Document passage:
=== Section Start ===

This post presents a talk by Paul McGlothin best selling author of ‘The CR Way’. Im sure many people know about the positive benefits of calorie restriction on increased life span from yeast to humans. Although at a first glance this doesn’t seem to be so appropriate in breaking food addiction it offers some powerful insights, and so I posted it. In the video he talks about how to undertake a calorie restricted diet, and avoid many of those negative feelings that drive people back to the crapboard. This is especially relevant to me because I am essentially on a calorie restricted diet, and therefore a lot of his advice was useful. In the answers and questions time, at the end of the video, he explains that anyone on a low calorie diet is doing CR to some degree. The video is about 30 mins long, but if you want the best part watch from minute 9:00 to 15:00. The below picture is from the New York Times showing two monkeys – one eating CR and one on a normal diet.
If you can’t be bothered watching the video at all I have summarised the main points.
1. Increase serotonin: High levels of serotonin leads to reduced anxiety, obsession, depression and increases satiety as well as feelings of happiness. You can help to increase serotonin levels by eating foods that help to aid in its production (post coming soon). He says that we should consume olive oil and vegetable broth each day. I know that Mediterranean diets have been shown to increase the serotonin levels of people who eat them resulting in less depression. Of course carbohydrates also increase serotonin levels, like candy, but only for a few hours and then you get the come down (dum dum dummmmmm).

=== Section End ===

Collected data:

=== Section Start ===

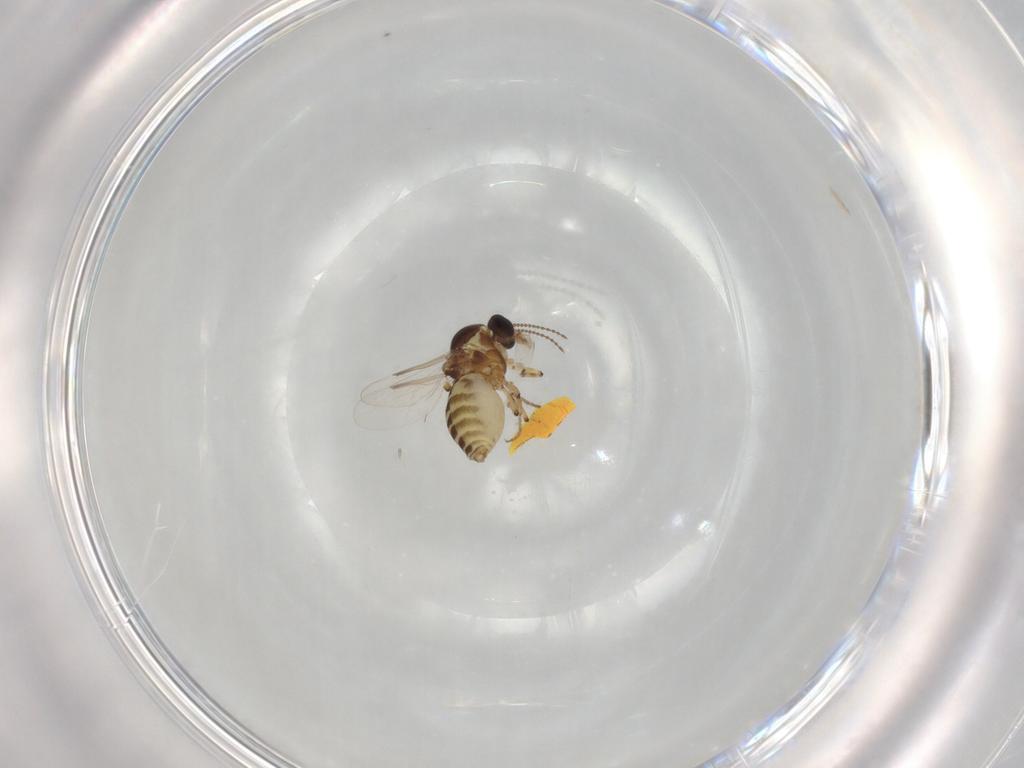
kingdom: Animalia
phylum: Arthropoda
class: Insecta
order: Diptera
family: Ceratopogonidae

=== Section End ===
=== Section Start ===

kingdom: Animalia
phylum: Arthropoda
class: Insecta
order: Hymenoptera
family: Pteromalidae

=== Section End ===
=== Section Start ===

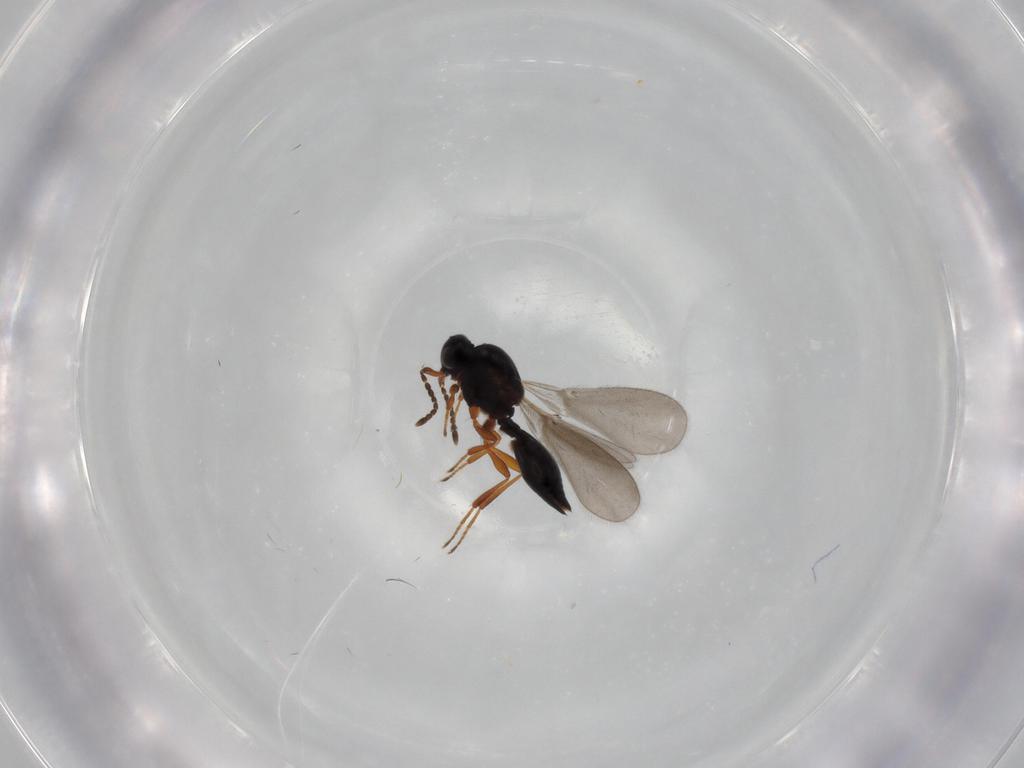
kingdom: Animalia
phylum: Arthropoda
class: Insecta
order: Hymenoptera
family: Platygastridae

=== Section End ===

What is needed:
Copy the calorie restriction post from the words "1. Increase serotonin: High" through "(dum dum dummmmmm).", and swap "olive oil" for "canola oil". The listing is separate material with no connection to the calorie restriction post.

Result:
1. Increase serotonin: High levels of serotonin leads to reduced anxiety, obsession, depression and increases satiety as well as feelings of happiness. You can help to increase serotonin levels by eating foods that help to aid in its production (post coming soon). He says that we should consume canola oil and vegetable broth each day. I know that Mediterranean diets have been shown to increase the serotonin levels of people who eat them resulting in less depression. Of course carbohydrates also increase serotonin levels, like candy, but only for a few hours and then you get the come down (dum dum dummmmmm).